Data records =
BEGIN

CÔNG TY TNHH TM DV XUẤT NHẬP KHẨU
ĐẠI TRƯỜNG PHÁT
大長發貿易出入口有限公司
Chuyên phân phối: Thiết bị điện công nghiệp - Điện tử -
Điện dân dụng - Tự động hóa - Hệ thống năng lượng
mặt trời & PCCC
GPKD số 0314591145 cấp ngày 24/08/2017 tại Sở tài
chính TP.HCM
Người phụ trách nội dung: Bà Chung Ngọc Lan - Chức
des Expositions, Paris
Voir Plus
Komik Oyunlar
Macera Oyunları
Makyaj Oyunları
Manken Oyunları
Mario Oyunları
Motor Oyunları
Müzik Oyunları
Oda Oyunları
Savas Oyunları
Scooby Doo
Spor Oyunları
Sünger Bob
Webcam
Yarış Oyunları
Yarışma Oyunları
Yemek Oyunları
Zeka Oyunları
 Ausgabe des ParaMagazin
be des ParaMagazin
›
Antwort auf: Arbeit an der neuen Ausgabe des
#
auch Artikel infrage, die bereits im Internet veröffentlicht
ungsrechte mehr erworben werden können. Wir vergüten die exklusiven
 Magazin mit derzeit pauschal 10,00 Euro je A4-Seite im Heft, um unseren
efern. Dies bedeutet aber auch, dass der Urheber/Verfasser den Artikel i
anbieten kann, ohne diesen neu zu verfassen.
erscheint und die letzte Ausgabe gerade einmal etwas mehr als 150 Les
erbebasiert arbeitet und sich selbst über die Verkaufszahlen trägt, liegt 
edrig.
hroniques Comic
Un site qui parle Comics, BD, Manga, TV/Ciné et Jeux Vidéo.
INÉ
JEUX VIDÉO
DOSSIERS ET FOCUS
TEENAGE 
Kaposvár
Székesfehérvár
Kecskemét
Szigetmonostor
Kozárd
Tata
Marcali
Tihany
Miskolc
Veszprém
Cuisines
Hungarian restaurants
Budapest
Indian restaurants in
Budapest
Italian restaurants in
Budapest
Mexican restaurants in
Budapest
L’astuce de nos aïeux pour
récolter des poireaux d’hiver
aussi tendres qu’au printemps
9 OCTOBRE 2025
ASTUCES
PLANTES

END

Exercise =
Down to the last line, copy the entries above exactly.

Exercise result =
CÔNG TY TNHH TM DV XUẤT NHẬP KHẨU
ĐẠI TRƯỜNG PHÁT
大長發貿易出入口有限公司
Chuyên phân phối: Thiết bị điện công nghiệp - Điện tử -
Điện dân dụng - Tự động hóa - Hệ thống năng lượng
mặt trời & PCCC
GPKD số 0314591145 cấp ngày 24/08/2017 tại Sở tài
chính TP.HCM
Người phụ trách nội dung: Bà Chung Ngọc Lan - Chức
des Expositions, Paris
Voir Plus
Komik Oyunlar
Macera Oyunları
Makyaj Oyunları
Manken Oyunları
Mario Oyunları
Motor Oyunları
Müzik Oyunları
Oda Oyunları
Savas Oyunları
Scooby Doo
Spor Oyunları
Sünger Bob
Webcam
Yarış Oyunları
Yarışma Oyunları
Yemek Oyunları
Zeka Oyunları
 Ausgabe des ParaMagazin
be des ParaMagazin
›
Antwort auf: Arbeit an der neuen Ausgabe des
#
auch Artikel infrage, die bereits im Internet veröffentlicht
ungsrechte mehr erworben werden können. Wir vergüten die exklusiven
 Magazin mit derzeit pauschal 10,00 Euro je A4-Seite im Heft, um unseren
efern. Dies bedeutet aber auch, dass der Urheber/Verfasser den Artikel i
anbieten kann, ohne diesen neu zu verfassen.
erscheint und die letzte Ausgabe gerade einmal etwas mehr als 150 Les
erbebasiert arbeitet und sich selbst über die Verkaufszahlen trägt, liegt 
edrig.
hroniques Comic
Un site qui parle Comics, BD, Manga, TV/Ciné et Jeux Vidéo.
INÉ
JEUX VIDÉO
DOSSIERS ET FOCUS
TEENAGE 
Kaposvár
Székesfehérvár
Kecskemét
Szigetmonostor
Kozárd
Tata
Marcali
Tihany
Miskolc
Veszprém
Cuisines
Hungarian restaurants
Budapest
Indian restaurants in
Budapest
Italian restaurants in
Budapest
Mexican restaurants in
Budapest
L’astuce de nos aïeux pour
récolter des poireaux d’hiver
aussi tendres qu’au printemps
9 OCTOBRE 2025
ASTUCES
PLANTES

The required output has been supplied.